Verity
- Author: Colleen Hoover
- Audio read by: Vanessa Johansson; Amy Landon;
- Language: English
- Genre: Fiction
- Publisher: Grand Central Publishing
- Publication date: December 7, 2018
- Publication place: United States
- Pages: 324
- ISBN: 978-1-791-39279-6
- OCLC: 1080637397

= Verity (novel) =

2018 psychological thriller novel by Colleen Hoover

Verity is a 2018 psychological romantic thriller novel by American author Colleen Hoover. The narrative follows Lowen Ashleigh, a writer who is hired to complete a bestselling book series after an accident leaves its original author, Verity Crawford, unable to do so. While staying at the Crawford family home, Lowen discovers an unfinished manuscript that reveals unsettling details about Verity's past.

It was originally self-published on December 7, 2018, and later republished by Grand Central Publishing (an imprint of Hachette Book Group) in 2021 following a surge in popularity. The book represents a departure from Hoover's earlier works, which are primarily contemporary romance. Hoover incorporates elements of suspense and psychological tension, with themes including obsession, deception, and the shifting boundaries between truth and fiction in this novel.

The novel received generally positive reviews and was nominated for a Goodreads Choice Award for Best Romance in 2019 and won the British Book Award for Pageturner in 2023 and the Lovelybooks Leserpreis for Romance in 2020.

(SHORT PROBLEM A):
Locate each line of the rows that contains the string "genus", treating uppercase and lowercase letters as different, and copy every such line.
The Verity article and the rows that come after it have no connection to each other.

[Dataset excerpts]
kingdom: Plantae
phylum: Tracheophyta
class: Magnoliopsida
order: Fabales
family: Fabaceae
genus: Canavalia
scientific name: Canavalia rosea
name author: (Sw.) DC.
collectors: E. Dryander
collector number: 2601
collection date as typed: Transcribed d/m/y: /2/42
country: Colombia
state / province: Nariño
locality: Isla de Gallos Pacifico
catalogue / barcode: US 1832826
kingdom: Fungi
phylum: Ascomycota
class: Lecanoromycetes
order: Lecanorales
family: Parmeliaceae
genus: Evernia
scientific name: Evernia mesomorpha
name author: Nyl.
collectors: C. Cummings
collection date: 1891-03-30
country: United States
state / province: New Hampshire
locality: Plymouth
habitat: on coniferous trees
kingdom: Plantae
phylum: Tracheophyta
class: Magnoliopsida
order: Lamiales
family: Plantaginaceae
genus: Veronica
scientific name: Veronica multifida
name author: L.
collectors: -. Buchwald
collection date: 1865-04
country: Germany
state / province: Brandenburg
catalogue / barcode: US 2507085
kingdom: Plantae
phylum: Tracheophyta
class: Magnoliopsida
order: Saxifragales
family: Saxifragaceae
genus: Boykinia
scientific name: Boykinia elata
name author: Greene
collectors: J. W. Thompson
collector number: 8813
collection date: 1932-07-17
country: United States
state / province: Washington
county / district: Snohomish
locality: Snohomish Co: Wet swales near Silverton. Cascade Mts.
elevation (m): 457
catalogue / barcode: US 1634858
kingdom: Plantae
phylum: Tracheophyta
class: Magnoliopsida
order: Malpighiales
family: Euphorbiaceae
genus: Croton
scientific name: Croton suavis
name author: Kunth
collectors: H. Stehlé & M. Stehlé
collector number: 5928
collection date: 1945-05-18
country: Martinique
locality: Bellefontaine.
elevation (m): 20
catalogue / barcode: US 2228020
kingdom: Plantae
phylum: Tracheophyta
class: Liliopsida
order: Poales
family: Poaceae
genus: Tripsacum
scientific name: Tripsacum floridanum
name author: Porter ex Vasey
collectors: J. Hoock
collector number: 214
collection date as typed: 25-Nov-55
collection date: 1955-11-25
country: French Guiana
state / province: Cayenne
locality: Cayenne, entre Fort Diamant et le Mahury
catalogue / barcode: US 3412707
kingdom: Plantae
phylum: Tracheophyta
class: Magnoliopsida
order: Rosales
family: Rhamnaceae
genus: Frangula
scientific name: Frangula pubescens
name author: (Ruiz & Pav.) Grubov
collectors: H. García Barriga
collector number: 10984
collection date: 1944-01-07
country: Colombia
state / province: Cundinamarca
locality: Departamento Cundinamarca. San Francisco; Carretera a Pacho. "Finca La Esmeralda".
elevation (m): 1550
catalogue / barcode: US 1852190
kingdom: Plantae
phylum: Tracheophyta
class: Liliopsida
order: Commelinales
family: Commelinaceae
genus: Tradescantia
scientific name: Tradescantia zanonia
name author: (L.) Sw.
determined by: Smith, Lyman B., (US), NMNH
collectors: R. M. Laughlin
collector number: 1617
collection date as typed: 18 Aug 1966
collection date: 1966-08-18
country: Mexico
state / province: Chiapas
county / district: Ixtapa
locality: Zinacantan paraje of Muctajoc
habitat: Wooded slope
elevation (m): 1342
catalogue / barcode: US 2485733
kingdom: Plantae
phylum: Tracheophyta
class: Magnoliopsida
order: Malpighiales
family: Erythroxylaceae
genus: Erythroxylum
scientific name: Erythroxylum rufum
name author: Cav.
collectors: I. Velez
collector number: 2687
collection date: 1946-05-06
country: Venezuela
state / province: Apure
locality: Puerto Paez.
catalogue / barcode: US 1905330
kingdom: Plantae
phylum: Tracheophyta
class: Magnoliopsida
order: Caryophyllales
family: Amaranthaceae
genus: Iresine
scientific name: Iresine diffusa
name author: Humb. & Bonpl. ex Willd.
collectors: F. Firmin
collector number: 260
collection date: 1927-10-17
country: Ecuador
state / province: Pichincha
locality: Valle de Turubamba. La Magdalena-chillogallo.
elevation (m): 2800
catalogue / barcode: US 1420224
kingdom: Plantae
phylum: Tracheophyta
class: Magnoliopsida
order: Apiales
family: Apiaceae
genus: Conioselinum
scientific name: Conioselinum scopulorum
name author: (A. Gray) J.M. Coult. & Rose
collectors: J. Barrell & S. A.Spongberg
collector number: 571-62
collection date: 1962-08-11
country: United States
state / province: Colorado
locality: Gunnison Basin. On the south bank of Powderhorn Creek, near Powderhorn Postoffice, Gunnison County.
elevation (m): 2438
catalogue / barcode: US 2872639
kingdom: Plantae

(SHORT PROBLEM B):
Output the passage of the Verity article that begins at the words "Verity is a" and stops after "in this novel.".

(FINAL RESULT A):
genus: Canavalia
genus: Evernia
genus: Veronica
genus: Boykinia
genus: Croton
genus: Tripsacum
genus: Frangula
genus: Tradescantia
genus: Erythroxylum
genus: Iresine
genus: Conioselinum

(FINAL RESULT B):
Verity is a 2018 psychological romantic thriller novel by American author Colleen Hoover. The narrative follows Lowen Ashleigh, a writer who is hired to complete a bestselling book series after an accident leaves its original author, Verity Crawford, unable to do so. While staying at the Crawford family home, Lowen discovers an unfinished manuscript that reveals unsettling details about Verity's past.

It was originally self-published on December 7, 2018, and later republished by Grand Central Publishing (an imprint of Hachette Book Group) in 2021 following a surge in popularity. The book represents a departure from Hoover's earlier works, which are primarily contemporary romance. Hoover incorporates elements of suspense and psychological tension, with themes including obsession, deception, and the shifting boundaries between truth and fiction in this novel.